Chaque niveau propositionnel, étant subordonné au contrôle, à la reprise de la proposition dans un échelonnement supérieur, où il est, comme proposition première, mis en question. Je schématise bien sûr, extrêmement ceci dont vous pourrez voir l’illustration dans l’ouvrage. Je pense que cet ouvrage, comme d’ailleurs n’importe lesquels de ceux de M. Bertrand Russel, est exemplaire, en ceci que, poussant en dernier terme, ce que j’appellerai la possibilité d’une métalangue, il en démontre l’absurde précisément en ceci : que l’affirmation fondamentale d’où nous partons ici et sans laquelle, il n’y aurait, en effet, aucun problème des rapports du langage à la pensée, du langage au sujet, est ceci qu’il n’y a pas de métalangage.

Toute espèce d’abord jusque et y compris l’abord structuraliste en linguistique, est lui-même inclus, est lui-même dépendant, est lui-même secondaire, est lui-même en perte par rapport à l’usage premier et pur du langage.

Tout développement logique quel qu’il soit, suppose le langage à l’origine, dont il a été détaché. Si nous ne tenons pas ferme à ce point de vue, tout ce que nous posons comme question, ici, toute la topologie que nous essayons de développer (p27->) est parfaitement vaine et inutile, est parfaitement vaine et futile, et n’importe qui, M. Piaget, M. Russel, tous ont raison ; le seul ennui est qu’il n’arrive pas, un seul d’entre eux, à s’entendre avec aucun des autres.

Que fais-je ici ? et pourquoi je poursuis ce discours ? Je le fais peut être engagé dans une expérience qui le nécessite absolument. Mais comment puis-je le poursuivre ? puisque par les prémisses même que je viens de réaffirmer, je ne puis ce discours, le soutenir que d’une place essentiellement précaire, à savoir que j’assume cette audace énorme où chaque fois, cette place à proprement parler intenable qui est celle du sujet.

     Il n’y  a là rien de comparable avec aucune position  dite de professeur. Je veux dire que la position de professeur, en tant quelle met entre l’auditoire et soi une certaine somme, cadrée, assurée, fondée, dans la communication forme ?, la en quelque sorte, intermédiaire, barrière et rempart et précisément ce qui habitue, ce qui favorise, ce qui lance l’esprit sur les voies qui sont celles  que, trop brièvement tout à l’heure j’ai pu, comme étant celle de M Piaget, dénoncer.

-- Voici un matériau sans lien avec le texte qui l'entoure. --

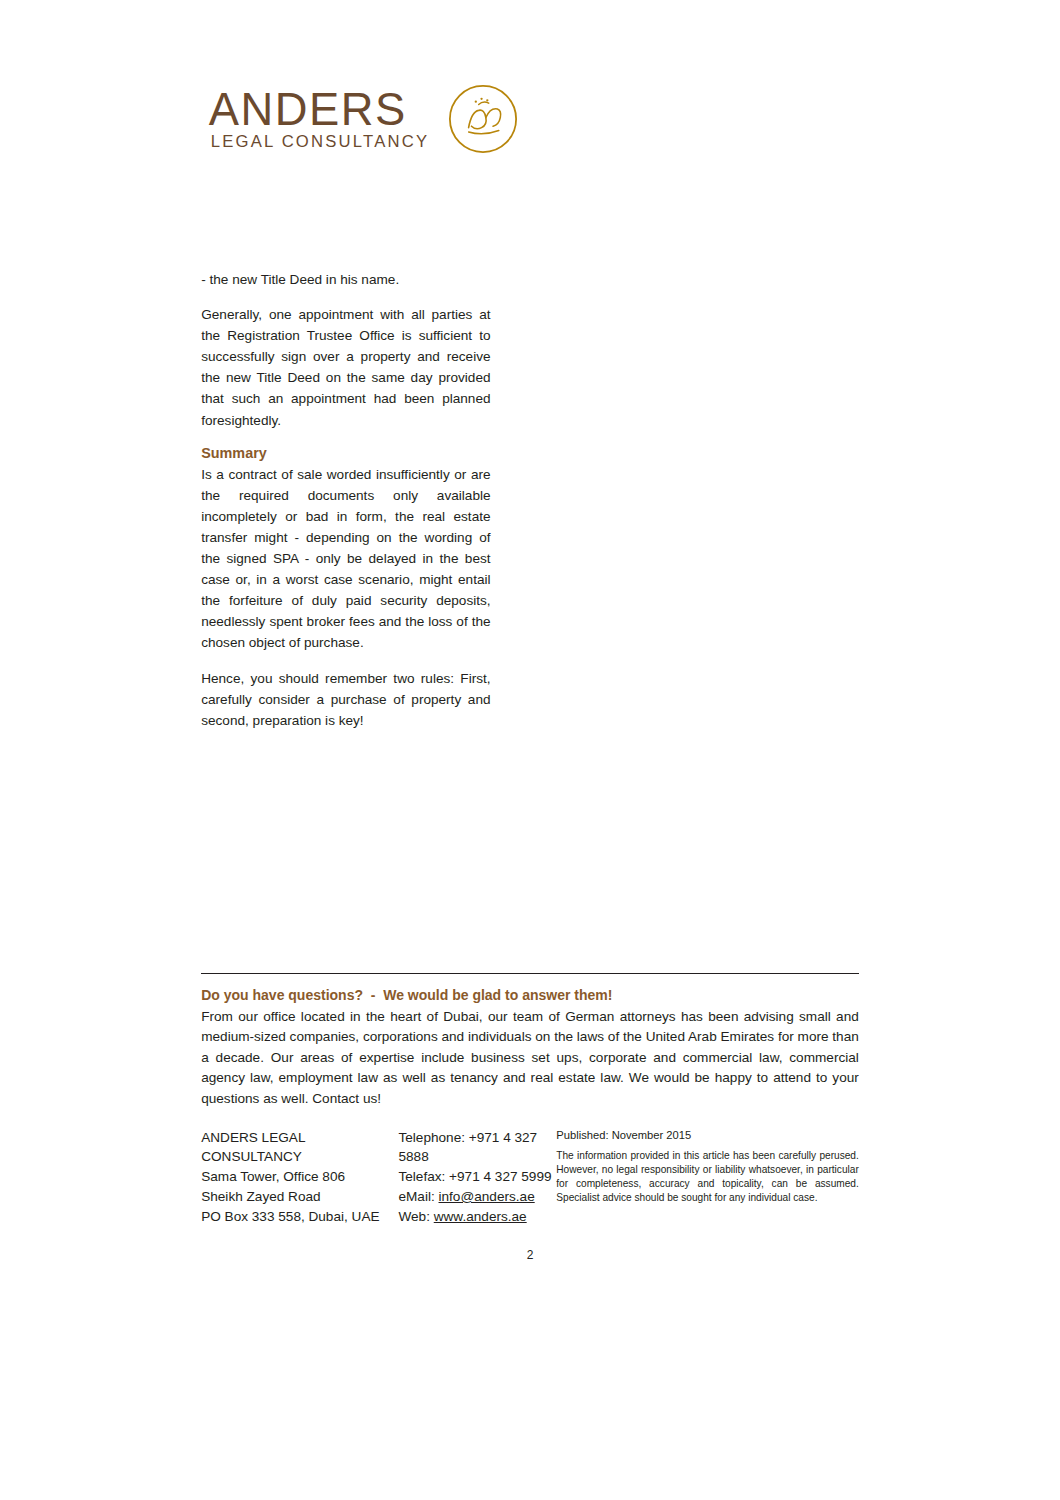ANDERS LEGAL CONSULTANCY
- the new Title Deed in his name.
Generally, one appointment with all parties at the Registration Trustee Office is sufficient to successfully sign over a property and receive the new Title Deed on the same day provided that such an appointment had been planned foresightedly.
Summary
Is a contract of sale worded insufficiently or are the required documents only available incompletely or bad in form, the real estate transfer might - depending on the wording of the signed SPA - only be delayed in the best case or, in a worst case scenario, might entail the forfeiture of duly paid security deposits, needlessly spent broker fees and the loss of the chosen object of purchase.
Hence, you should remember two rules: First, carefully consider a purchase of property and second, preparation is key!
Do you have questions? - We would be glad to answer them!
From our office located in the heart of Dubai, our team of German attorneys has been advising small and medium-sized companies, corporations and individuals on the laws of the United Arab Emirates for more than a decade. Our areas of expertise include business set ups, corporate and commercial law, commercial agency law, employment law as well as tenancy and real estate law. We would be happy to attend to your questions as well. Contact us!
ANDERS LEGAL CONSULTANCY
Sama Tower, Office 806
Sheikh Zayed Road
PO Box 333 558, Dubai, UAE
Telephone: +971 4 327 5888
Telefax: +971 4 327 5999
eMail: info@anders.ae
Web: www.anders.ae
Published: November 2015
The information provided in this article has been carefully perused. However, no legal responsibility or liability whatsoever, in particular for completeness, accuracy and topicality, can be assumed. Specialist advice should be sought for any individual case.
2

     Il y a un problème des psychanalystes : vous le savez. IL arrive des choses chez les psychanalystes et même (p28->) des choses que j’ai rappelées, au début de mon séminaire de l’année dernière , assez comiques, je dirai même, farces, comme il a pu m’arriver d’avoir pendant trois ans, au premier rang du séminaire que je faisais à St Anne, une brochette  de personnes qui n’en manquaient pas une, ni non plus une seule des articulations de ce que je proférais tout en travaillant activement à ce que je fusse exclu de leur communauté. Ceci est une  position extrême, dont à la vérité, pour l’expliquer, je n’ai recours qu’à une dimension, très précise, je l’ai appelé la farce et je la situerai à un autre moment. Il aurait fallu un autre contexte pour que je puisse dire comme Abélard « O deum mundo me feat logia !!? »

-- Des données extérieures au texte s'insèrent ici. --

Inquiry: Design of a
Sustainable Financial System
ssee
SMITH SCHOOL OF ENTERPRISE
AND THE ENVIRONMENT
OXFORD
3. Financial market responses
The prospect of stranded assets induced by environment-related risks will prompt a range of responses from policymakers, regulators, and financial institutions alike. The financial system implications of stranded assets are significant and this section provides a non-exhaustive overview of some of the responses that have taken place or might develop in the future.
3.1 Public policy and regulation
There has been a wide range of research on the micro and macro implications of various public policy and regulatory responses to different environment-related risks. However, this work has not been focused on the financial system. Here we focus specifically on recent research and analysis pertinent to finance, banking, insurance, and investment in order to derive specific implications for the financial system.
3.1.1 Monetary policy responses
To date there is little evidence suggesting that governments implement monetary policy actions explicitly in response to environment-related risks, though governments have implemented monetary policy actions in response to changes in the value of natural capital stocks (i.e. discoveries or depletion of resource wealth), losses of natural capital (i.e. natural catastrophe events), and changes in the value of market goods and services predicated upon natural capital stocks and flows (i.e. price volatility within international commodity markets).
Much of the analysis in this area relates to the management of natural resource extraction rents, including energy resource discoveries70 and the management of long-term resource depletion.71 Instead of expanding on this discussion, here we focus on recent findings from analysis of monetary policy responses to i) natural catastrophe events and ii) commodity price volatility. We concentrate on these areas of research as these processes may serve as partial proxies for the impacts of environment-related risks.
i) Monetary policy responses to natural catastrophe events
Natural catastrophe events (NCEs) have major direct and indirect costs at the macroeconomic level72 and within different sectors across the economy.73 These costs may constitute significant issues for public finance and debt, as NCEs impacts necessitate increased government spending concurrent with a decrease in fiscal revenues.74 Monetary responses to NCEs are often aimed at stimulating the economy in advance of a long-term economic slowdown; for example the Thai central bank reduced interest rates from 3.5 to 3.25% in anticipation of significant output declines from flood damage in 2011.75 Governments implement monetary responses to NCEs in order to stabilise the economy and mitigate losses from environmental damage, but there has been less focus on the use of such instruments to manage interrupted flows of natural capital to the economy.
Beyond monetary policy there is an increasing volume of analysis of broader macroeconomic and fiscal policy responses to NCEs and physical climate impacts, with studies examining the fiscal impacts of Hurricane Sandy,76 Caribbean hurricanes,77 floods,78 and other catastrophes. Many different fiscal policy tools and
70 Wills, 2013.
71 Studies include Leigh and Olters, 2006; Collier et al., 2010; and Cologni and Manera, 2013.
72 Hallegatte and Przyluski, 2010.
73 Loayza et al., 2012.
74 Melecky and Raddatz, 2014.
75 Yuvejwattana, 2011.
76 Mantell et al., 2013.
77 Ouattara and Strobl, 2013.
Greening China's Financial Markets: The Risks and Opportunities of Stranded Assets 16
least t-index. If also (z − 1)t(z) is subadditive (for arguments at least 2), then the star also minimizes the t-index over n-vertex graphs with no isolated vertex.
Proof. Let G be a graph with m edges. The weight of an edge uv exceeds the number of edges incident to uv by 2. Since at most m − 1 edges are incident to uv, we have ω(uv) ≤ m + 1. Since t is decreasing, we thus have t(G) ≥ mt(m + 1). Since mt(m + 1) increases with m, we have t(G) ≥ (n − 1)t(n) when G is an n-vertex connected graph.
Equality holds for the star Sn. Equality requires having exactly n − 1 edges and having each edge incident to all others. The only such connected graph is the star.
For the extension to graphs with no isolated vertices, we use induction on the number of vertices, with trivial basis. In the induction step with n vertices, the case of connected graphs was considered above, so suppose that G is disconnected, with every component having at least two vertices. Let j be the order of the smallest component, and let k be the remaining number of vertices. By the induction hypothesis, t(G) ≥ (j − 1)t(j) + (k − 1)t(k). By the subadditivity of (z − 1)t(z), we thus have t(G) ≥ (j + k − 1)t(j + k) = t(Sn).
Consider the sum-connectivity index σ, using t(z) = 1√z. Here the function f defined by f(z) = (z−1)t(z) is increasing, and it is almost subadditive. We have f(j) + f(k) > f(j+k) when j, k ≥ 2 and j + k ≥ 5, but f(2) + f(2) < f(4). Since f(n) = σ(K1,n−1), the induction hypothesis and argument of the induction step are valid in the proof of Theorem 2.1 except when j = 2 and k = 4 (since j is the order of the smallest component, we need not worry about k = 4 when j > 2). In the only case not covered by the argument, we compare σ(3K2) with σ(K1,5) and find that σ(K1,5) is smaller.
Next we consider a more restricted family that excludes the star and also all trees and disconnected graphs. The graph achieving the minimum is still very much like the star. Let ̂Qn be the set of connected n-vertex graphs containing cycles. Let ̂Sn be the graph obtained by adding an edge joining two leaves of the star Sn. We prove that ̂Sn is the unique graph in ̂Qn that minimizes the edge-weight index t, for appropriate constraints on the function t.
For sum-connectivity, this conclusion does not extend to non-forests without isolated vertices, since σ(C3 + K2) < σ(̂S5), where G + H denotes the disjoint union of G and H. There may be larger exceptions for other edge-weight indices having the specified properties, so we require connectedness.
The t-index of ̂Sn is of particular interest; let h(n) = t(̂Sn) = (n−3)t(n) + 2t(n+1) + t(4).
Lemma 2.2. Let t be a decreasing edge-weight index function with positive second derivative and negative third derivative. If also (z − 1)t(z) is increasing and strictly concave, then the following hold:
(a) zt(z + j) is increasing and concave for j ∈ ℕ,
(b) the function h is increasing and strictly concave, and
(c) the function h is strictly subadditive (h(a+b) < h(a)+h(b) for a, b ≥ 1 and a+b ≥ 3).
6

     Ca peut peut-être commencer ici. Mais alors ce n’était pas de cela qu’il s’agissait. Il s’agit de ceci : d’un incident un peu gros, entre autre, de ce qui peut se passer tout le temps, dans ce qu’on appelle les sociétés psychanalytiques. Pourquoi ceci se passe-t-il ? Au dernier terme, parce que si la formule que je vous donne est vraie, des relations du sujet au sens,  si la psychanalyse est là  dans l’analyse comme tout le monde sait qu’il est, seulement, on oublie ce que ça veut dire, pour représenter le sens jusque et dans la mesure où il le  représentera effectivement, et il arrive que, bien ou mal formé, de plus en plus avec le temps, le psychanalyste s’accorde à cette position.

     (p29->) Dans cette mesure même, je veux dire, au niveau                           ?

Jugez un peu de ce qui peut en être pour les autres . Les psychanalystes, dans les conditions normales, ne communiquent pas entre eux. Je veux dire  que si le sens, -c’est la ma référence radicale- est ce que j’ai déjà approché ailleurs à propos du Witz de Freud, à caractériser dans un ordre, qui est communicable, certes, mais non codifiables dans les modes actuellement reçus de la communication identifique ! et que j’ai appelés, que j’ai évoqués, que j’ai fait pointer la dernière fois sous le terme de non-sense, comme étant la farce glacée, celle abrupte, où se marque cette limite entre l’effet du signifiant et ce qui lui revient par réflexion des faits signifiés, si en d’autres termes ,il y a quelque part un « pas de sens » c’est le terme dont je me suis servi à propos du Witz jouant sur l’ambiguïté du mot « pas » négation , au mot « pas » franchissement, rien ne prépare le psychanalyste à  discuter effectivement  son expérience avec son voisin. C’est là la difficulté ,d’ailleurs qui saute aux yeux, simplement faut-il savoir la formuler, la difficulté de l’institution d’une science psychanalytique.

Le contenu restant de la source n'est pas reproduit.